Era uma vez um muro. Ele não era um muro qualquer, desses comuns. Não era muro de separar vizinho e de espiar por cima. Nem era daqueles que ladrão pula devagar para invadir a casa e pula depressa para fugir dos cachorros de guarda. Muros históricos, como o de Berlim e o da China, também não era. Esse era diferente. Ainda há os muros da mente, os bloqueios, os medos, o tímido que não consegue dizer para a pessoa amada o que realmente sente por ela. O muro de que falo é mais ou menos assim.
Eu já conhecia este muro há algum tempo quando resolvi estudá-lo. Ele era simplesmente fascinante. Altamente complexo, nem mesmo o sábio Isaac Newton conseguiria decifrá-lo por completo. Ou seria melhor convidarmos Sigmund Freud? Nas minhas pesquisas descobri que um tesouro inestimável estava escondido no outro lado. Um tesouro que me fascinou e me cativou de tal louca maneira que me pus a tentar derrubar o muro com todas as minhas forças.
Oras, consciência maldita! Porque não me deixas em paz? Não foi por luxúria, ganância nem por qualquer outra ruindade do homem que tentei derrubá-lo, e tu sabes muito bem disso!
Meus golpes contra o muro foram bem diversificados. Tentei pulá-lo na esperteza, mas não consegui. Ele era alto e imponente. Se eu tivesse sido mais audaz poderia ter conseguido meu intento, mas também poderia ter caído de cabeça no chão. Preferi não arriscar. Tentei ajudá-lo com pinturas e polimentos, pois assim lapidaria aquela beleza que tanto admirava e ao mesmo tempo cultivaria sua confiança, sem a qual seriam fracassadas, de antemão, todas as minhas investidas. Insisto em dizer que não foi por interesse que o pintei e poli. Foi por paixão àquele monumento. Meu trabalho até que ficou bom, mas quando pedi minha recompensa recebi uma frustrante negativa.
Tentei até mesmo ajudar um amigo a saltar sobre ele, mostrando também que não sou egoísta, mas ele desistiu antes mesmo de começar. Talvez não fosse bravo ou louco o suficiente.
Fiquei algum tempo sem atacá-lo, desestimulado pelas derrotas. Só o observava de longe, pensando, pensando. Às vezes sinto que pensei até demais. Resolvi agir. Mandei uma bomba que julgava potente em sua direção. A explosão foi gigantesca! Pedaços do muro vieram até mim algum tempo depois, estilhaços ao vento.

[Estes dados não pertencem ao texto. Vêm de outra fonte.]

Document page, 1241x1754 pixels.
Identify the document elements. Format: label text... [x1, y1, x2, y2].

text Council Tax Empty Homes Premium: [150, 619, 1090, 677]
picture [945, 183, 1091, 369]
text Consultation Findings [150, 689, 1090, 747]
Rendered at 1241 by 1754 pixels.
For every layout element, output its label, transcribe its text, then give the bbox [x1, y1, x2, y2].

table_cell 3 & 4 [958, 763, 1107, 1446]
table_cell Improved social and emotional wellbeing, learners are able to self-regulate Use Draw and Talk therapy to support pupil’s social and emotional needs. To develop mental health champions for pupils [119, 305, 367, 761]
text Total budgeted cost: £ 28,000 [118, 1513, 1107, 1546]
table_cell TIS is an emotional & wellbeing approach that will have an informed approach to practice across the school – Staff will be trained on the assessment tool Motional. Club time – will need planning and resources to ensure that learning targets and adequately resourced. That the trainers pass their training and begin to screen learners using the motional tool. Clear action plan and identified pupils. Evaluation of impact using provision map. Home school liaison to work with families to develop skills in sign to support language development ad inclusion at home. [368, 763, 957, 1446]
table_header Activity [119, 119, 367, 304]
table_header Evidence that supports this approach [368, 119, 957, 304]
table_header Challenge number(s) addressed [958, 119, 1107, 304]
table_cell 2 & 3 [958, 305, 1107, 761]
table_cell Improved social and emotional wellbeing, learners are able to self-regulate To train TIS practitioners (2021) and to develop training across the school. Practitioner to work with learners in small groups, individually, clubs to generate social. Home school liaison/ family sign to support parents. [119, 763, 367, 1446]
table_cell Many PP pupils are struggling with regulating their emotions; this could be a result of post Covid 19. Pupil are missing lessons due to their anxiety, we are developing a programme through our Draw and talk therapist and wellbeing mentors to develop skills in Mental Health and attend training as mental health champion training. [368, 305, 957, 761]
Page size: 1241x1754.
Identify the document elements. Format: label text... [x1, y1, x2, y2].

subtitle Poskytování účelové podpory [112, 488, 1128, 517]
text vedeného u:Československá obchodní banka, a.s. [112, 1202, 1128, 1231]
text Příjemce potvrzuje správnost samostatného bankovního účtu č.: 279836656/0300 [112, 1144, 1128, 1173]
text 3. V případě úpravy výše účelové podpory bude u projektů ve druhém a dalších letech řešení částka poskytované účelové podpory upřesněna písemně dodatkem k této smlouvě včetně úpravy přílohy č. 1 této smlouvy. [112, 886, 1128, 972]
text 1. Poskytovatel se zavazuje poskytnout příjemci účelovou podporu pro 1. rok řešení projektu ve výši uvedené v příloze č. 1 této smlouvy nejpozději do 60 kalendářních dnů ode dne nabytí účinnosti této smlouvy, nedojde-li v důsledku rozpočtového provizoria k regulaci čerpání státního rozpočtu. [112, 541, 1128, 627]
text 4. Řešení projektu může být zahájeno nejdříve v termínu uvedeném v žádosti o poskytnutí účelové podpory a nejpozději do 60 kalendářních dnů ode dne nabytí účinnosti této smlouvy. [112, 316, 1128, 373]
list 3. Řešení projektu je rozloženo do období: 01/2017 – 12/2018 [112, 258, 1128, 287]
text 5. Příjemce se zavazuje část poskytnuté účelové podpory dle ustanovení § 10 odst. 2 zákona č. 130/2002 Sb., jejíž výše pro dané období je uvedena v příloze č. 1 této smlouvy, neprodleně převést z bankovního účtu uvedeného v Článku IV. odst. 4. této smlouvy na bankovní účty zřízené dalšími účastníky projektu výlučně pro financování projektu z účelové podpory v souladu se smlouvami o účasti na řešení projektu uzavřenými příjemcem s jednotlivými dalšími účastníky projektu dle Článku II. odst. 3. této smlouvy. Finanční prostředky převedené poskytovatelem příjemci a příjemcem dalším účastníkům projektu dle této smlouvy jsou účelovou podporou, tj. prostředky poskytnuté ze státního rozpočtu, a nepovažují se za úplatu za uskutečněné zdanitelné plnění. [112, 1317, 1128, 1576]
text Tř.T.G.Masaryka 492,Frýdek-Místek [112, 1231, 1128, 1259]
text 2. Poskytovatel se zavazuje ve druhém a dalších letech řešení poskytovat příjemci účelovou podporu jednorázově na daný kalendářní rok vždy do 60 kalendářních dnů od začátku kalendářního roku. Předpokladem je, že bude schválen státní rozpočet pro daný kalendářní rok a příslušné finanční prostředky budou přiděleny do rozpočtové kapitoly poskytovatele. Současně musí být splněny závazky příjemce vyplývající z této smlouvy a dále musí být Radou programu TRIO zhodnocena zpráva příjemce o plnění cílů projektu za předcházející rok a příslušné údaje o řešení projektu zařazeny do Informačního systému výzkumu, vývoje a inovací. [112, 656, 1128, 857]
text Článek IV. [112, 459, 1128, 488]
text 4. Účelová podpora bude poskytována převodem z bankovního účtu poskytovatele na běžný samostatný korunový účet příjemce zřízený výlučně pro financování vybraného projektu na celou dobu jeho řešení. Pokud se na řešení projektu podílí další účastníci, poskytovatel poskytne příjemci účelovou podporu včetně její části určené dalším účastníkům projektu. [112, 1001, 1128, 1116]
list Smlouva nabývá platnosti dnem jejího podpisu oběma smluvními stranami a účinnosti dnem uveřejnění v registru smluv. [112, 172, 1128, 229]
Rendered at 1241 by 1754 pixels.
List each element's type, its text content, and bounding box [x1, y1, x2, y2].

Me aproximei, no meio da fumaça, com o peito cheio de esperança e de ansiedade. Como deve ser o outro lado do muro? Que segredos ele esconde? Encontrarei lá o amor?
Tudo durou menos do que dez segundos.
Despedaçado, fragmentado, cansado, desencorajado, vencido, desgastado, arranhado, ferido e com o coração partido. O muro? Não. Ele estava intacto. Eu é que havia caído. E estou no chão até agora…
O que devo fazer? Chorar? Implorar para que ele me deixe entrar, me humilhando e me anulando? Talvez eu não seja digno dos tesouros do muro. Talvez eu seja apenas um plebeu que sonhou com as riquezas do castelo. Talvez eu seja apenas mais um ser humano como todos os outros, com suas conquistas e derrotas, estas sempre prevalecendo em relação àquelas. Talvez eu seja apenas um apaixonado.
Tudo o que quero, pelo menos por enquanto, é ficar de pé novamente.